Problem description =
Leave out every line before the one that contains "right eye: (190, 76)". Please restate that line and the rest of the data word for word, through the end.

-*-*-

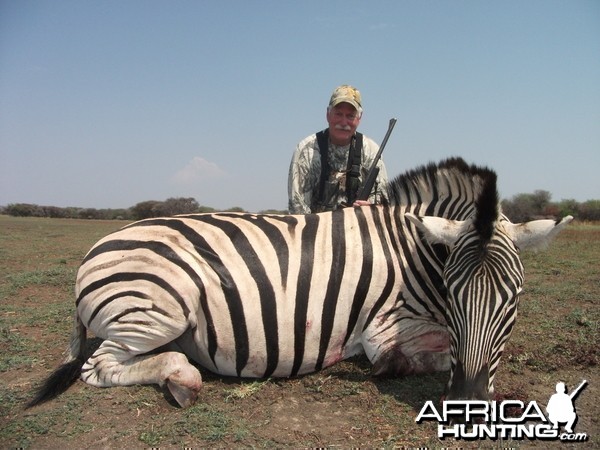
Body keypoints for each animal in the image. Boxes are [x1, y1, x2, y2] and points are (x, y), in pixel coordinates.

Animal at [28, 157, 572, 408]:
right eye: (455, 295)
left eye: (514, 300)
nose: (467, 401)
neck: (414, 250)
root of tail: (95, 249)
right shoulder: (385, 328)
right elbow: (418, 356)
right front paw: (390, 367)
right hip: (157, 309)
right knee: (99, 366)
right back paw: (182, 379)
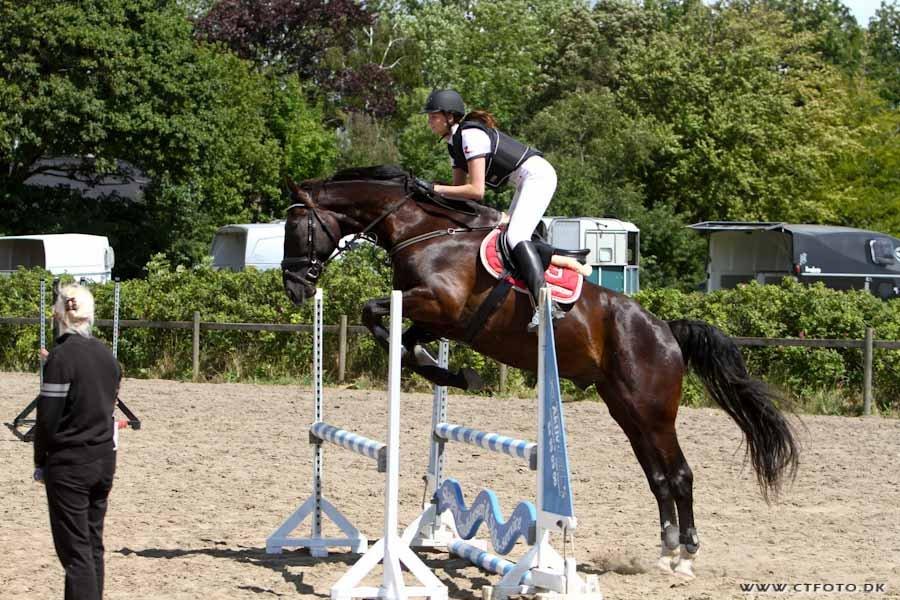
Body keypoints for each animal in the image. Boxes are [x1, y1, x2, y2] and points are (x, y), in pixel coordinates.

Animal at [278, 166, 800, 580]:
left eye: (296, 226)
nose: (294, 287)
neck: (423, 232)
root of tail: (665, 329)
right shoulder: (438, 319)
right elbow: (400, 340)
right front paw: (451, 375)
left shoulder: (439, 306)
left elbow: (374, 314)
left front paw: (452, 374)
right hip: (626, 410)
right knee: (659, 477)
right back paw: (667, 550)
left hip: (652, 412)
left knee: (681, 474)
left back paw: (686, 554)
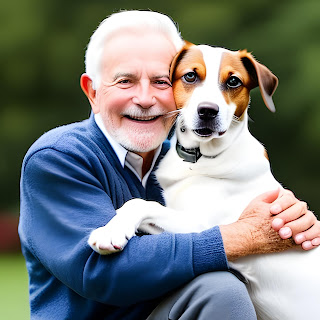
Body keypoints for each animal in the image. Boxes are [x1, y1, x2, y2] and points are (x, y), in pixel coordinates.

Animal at [88, 43, 320, 320]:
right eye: (190, 76)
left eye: (233, 81)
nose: (208, 110)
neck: (200, 158)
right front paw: (115, 227)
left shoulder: (204, 226)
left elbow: (142, 204)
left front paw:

-*-*-

Answer area =
right eye: (190, 76)
left eye: (233, 81)
nose: (208, 110)
neck: (200, 158)
right front paw: (115, 227)
left shoulder: (204, 226)
left elbow: (142, 204)
left front paw:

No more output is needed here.